Nice. I sometimes feel funny saying that Gatsby’s one of my fave books (not no. 1 cuz that’ll always be TULOB, but up there in the top 5), as if I haven’t read anything else since age 14, but it is. It’s a fabulous book. CitR is good too, but it didn’t grab me like Gatsby.
I love this post:) I’m sending it to Five Star Friday. It makes me wish I had a One Truly Favorite Book. Not sure I do, though.
Sweet Heidi. Thanks
Send me a link to the site.
Hey Paula, you should go see the discussion at Sweetney’s. She hates Gatsby
I think I was the only commenter to disagree. I just commented, didn’t defend. But I like that one as well, as you can tell b/c I think I have a couple of post titles that are Gatsby lines. I know I have one about Scooter’s pontoon called “Boats against the current.”
…aaand here it is:
http://piggyhawk.wordpress.com/2008/06/20/boats-against-the-current/
And that night I near ’bout died. Ah, memories.
I didn’t read Catcher in the Rye until I was in my 20’s and my friend’s boyfriend asked me to do a report on it for him. I recall loving all the things about it that you do, but haven’t re-read it since…
This, meanwhile, was a fantab story.
My favorite also, another interesting cross over. I totally got his name when I first saw it, although I didn’t think anything of Zoe. Anyway, I covet a hard cover copy I got a few years ago for Christmas. I was around 24 years old and it was the only thing I asked for that year. My paperback copies always got worn out. I can’t bring my self to break the spine of the hard cover, so it sits on a shelf with the few books I actually own. I usually trade most books but I have some keepers. Dickens is a favorite of mine also.
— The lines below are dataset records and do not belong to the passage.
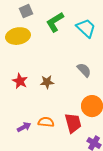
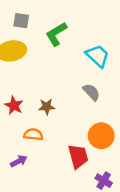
gray square: (26, 11) -> (21, 21), turned 32
cyan trapezoid: (86, 28) -> (98, 56), moved
orange semicircle: (46, 122) -> (33, 135), moved

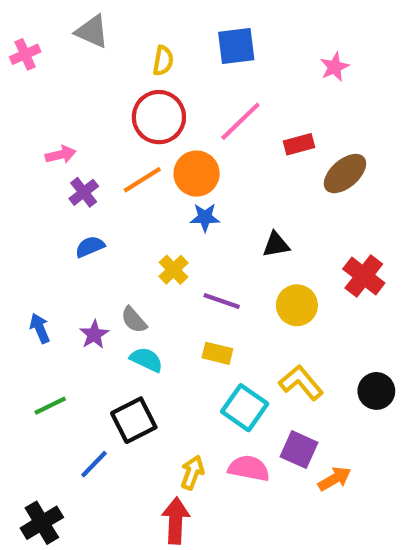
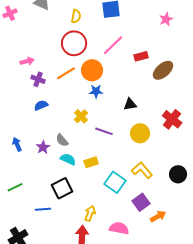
pink star: (335, 67) -> (166, 19), moved
purple cross: (84, 192) -> (38, 79), turned -32
yellow rectangle: (217, 353) -> (91, 162), moved, turned -32
green line: (50, 406) -> (15, 187), moved
purple square: (299, 450) -> (141, 202), turned 30
blue line: (94, 464) -> (43, 209), turned 42
pink semicircle: (249, 468) -> (119, 228), moved

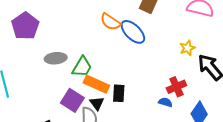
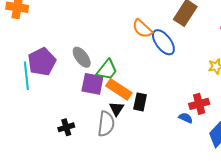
purple pentagon: (25, 26) -> (42, 62), moved
gray ellipse: (56, 58) -> (82, 57), turned 50
purple square: (72, 100) -> (92, 84), moved, turned -30

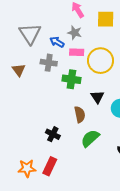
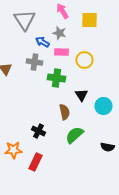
gray triangle: (30, 34) -> (24, 20), moved
yellow circle: (100, 61) -> (84, 60), size x0.7
orange star: (27, 168) -> (13, 150), moved

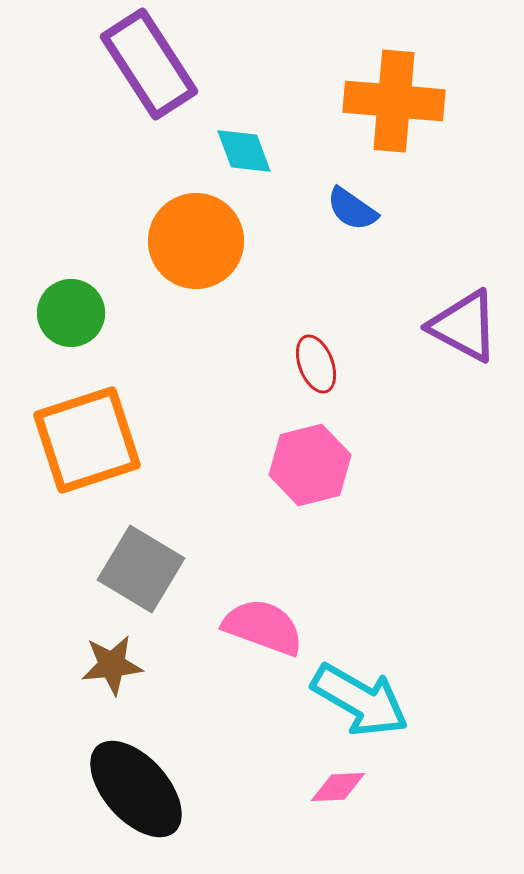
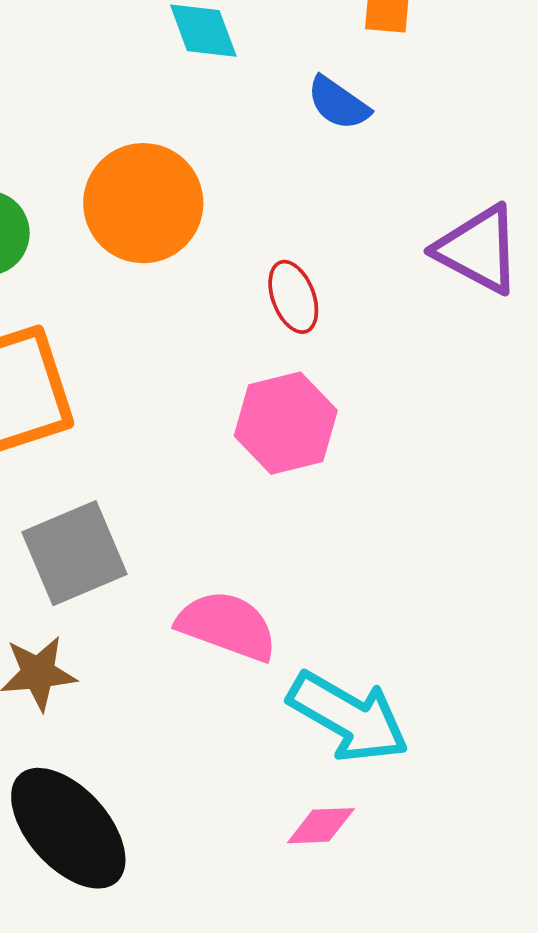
orange circle: (196, 241) -> (143, 203), moved
gray square: (141, 569) -> (75, 553), turned 36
Really excellent selection, and one of my husband’s favorites. I finally read Catcher in the Rye for the first time within the year or so. Shocking, isn’t it? It is perhaps for this reason that it did not resonate with me as it has for so many others who first read it in their teens or early twenties. (I am neither). I can see how I might have taken it more to heart at an age when catcher’s own angst felt immediate, personal and relevant. I’m more of a Franny and Zooey person, myself. Oh, and I think it’s exquisitely beautiful that you named your son after your favorite literary character.
Jennifer Aniston is all the rage right now
I bet she drinks coffee.
I love that book for some of the same reasons. I think it was the first book I really studied at a meaningful level. I remember the fireworks going off in my head when I realized the gold ring was so much more.